From the entries below, print exactly the span beginning with the line holding "Table 2. Anti-tumor" and ending with the line holding "Figure 8. Results of lake extraction", endpoints included, and skip any pictures.

Dataset records:
────────────────
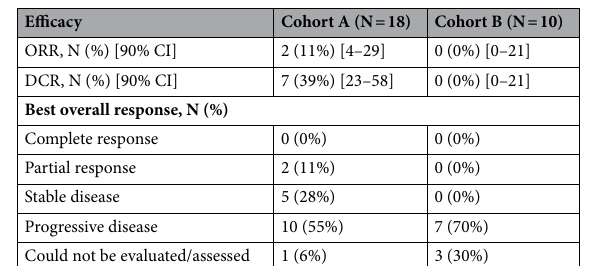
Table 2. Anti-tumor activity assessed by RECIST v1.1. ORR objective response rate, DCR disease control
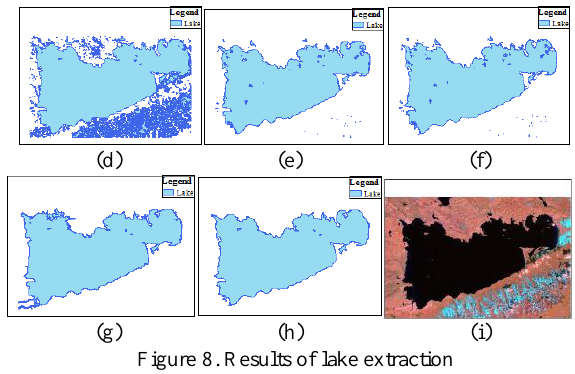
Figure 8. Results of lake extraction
────────────────
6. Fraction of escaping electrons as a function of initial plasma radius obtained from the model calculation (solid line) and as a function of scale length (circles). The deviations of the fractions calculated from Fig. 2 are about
────────────────
Response box:
Table 2. Anti-tumor activity assessed by RECIST v1.1. ORR objective response rate, DCR disease control
Figure 8. Results of lake extraction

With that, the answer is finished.